> TEXT SECTION:
…you know sometimes you just have to write without caring where it goes. Let it go where it wants and see if you are brave enough to share when you are done.
I have a thought, it is not complete, it may be really dumb, but I need to write about it. It is about love.
When we love someone, the reasons we fall in love are not always going to last, they are sometimes contextual, sometimes driven by other factors that push or pull us in a direction.
So to love someone comes with a challenge; the challenge of finding and renewing the reasons to continue loving; we cannot just rely on what brought us together.
I believe the essence of love is respecting, cherishing and honouring vulnerability. To care that someone’s weaknesses are more important than our strengths and to want their fulfilment to be our life’s work.
If love was a project it would be hopelessly difficult. No spreadsheet on earth is going to have enough columns for this beauty, but love works like a superhuman power, beyond the mind and rational thought. And of course it isn’t ever a project, in fact it doesn’t exist outside of us as a thing, it becomes us.

> RECORD SET:
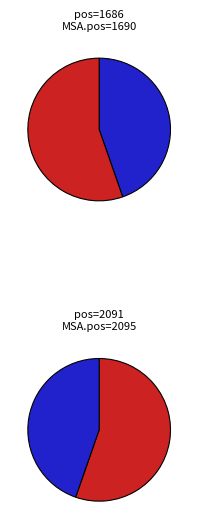

To the nearest percent, what is the average slice percentage?

50%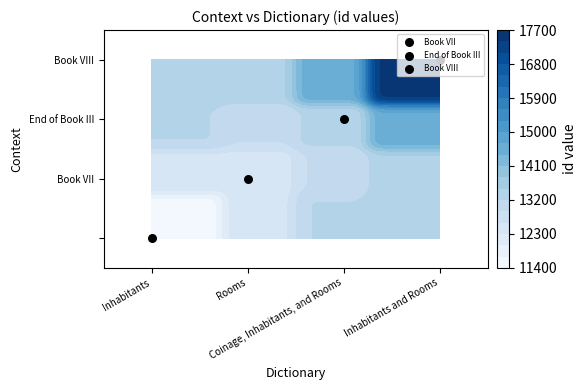

Approximately how many times larger is the value at Book VII compared to ?

1.1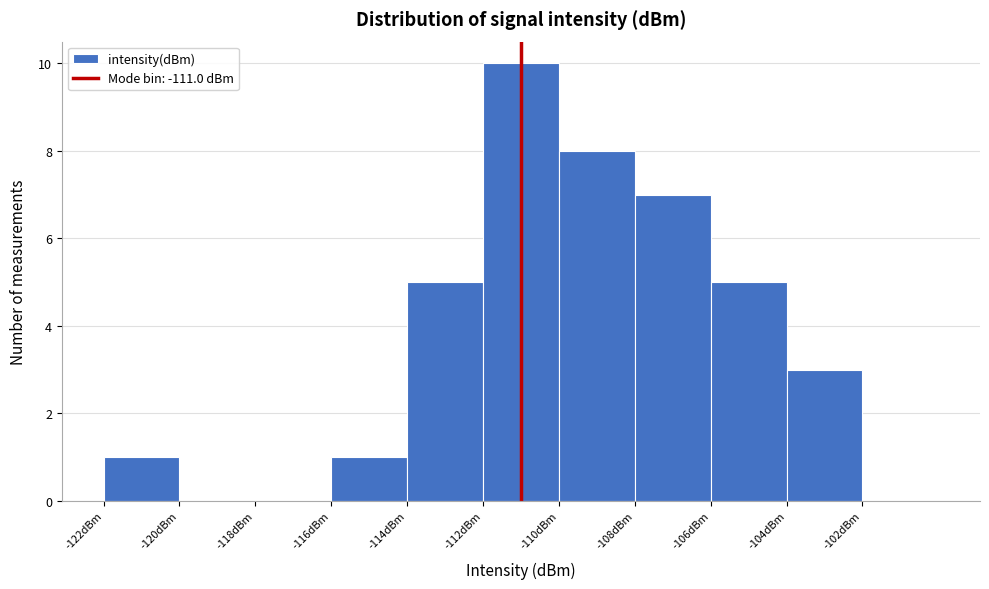

How tall is the bar that spans -116 to -114 on the x-axis? The values are not printed on the chart, so give them approximately, as read against the axis.

1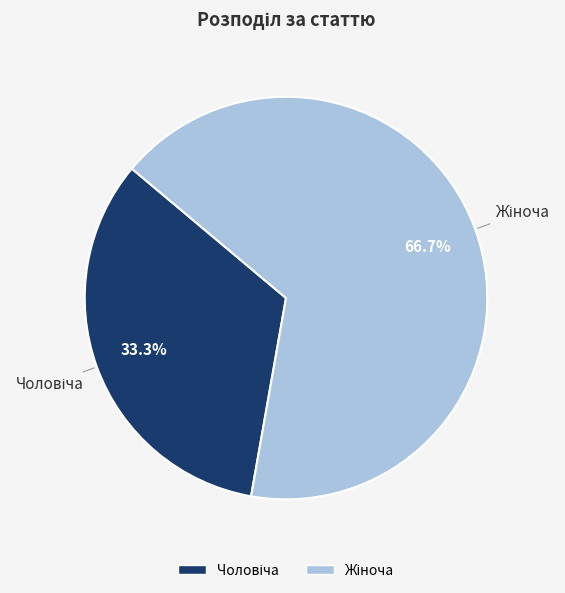

How many segments does this pie chart have?

2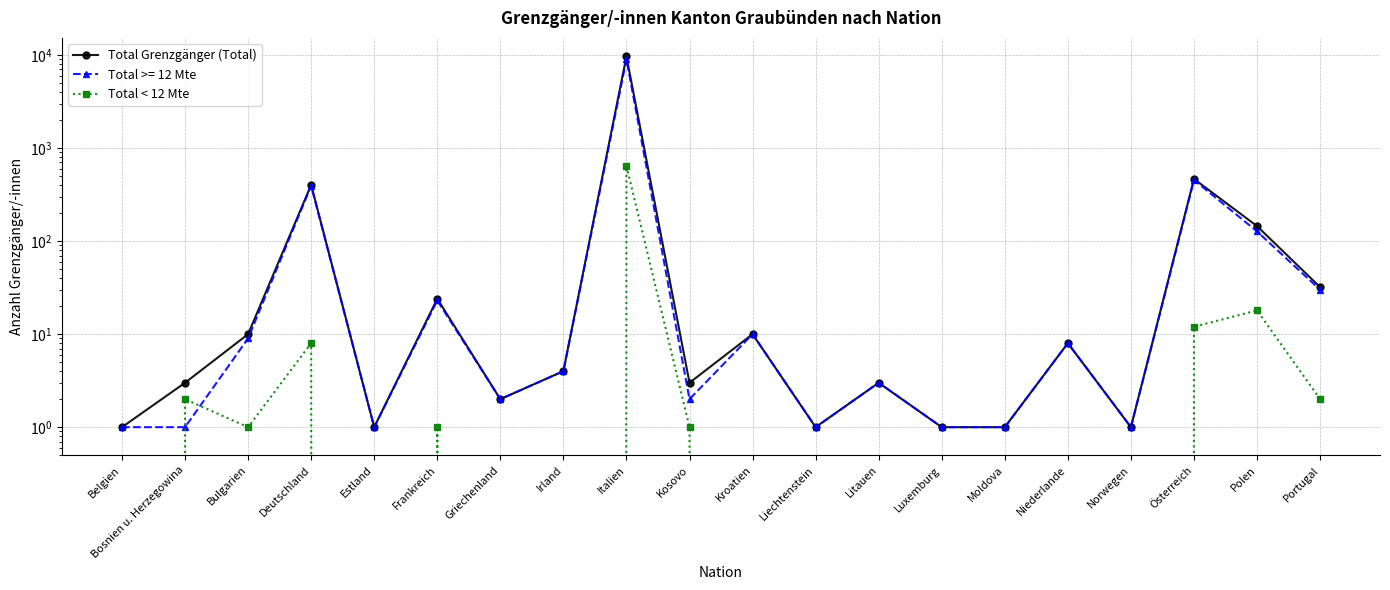

Does the chart have visible grid lines?

Yes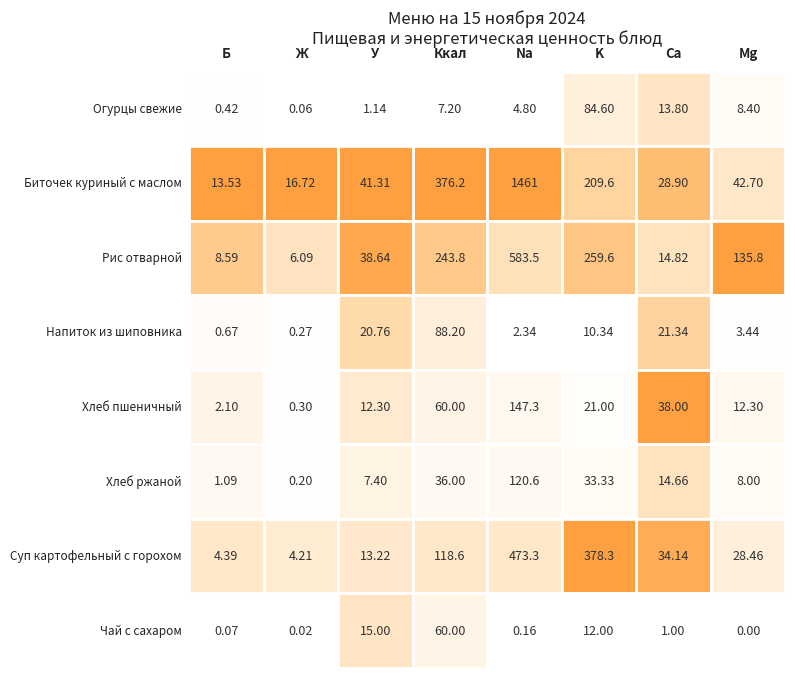

At how many categories does at least one series exceed 922?

1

> JOB ITEM: Print the stretch of the reflection on love from "When we love" through "our life’s work.".

> COMPLETED EXERCISE:
When we love someone, the reasons we fall in love are not always going to last, they are sometimes contextual, sometimes driven by other factors that push or pull us in a direction.
So to love someone comes with a challenge; the challenge of finding and renewing the reasons to continue loving; we cannot just rely on what brought us together.
I believe the essence of love is respecting, cherishing and honouring vulnerability. To care that someone’s weaknesses are more important than our strengths and to want their fulfilment to be our life’s work.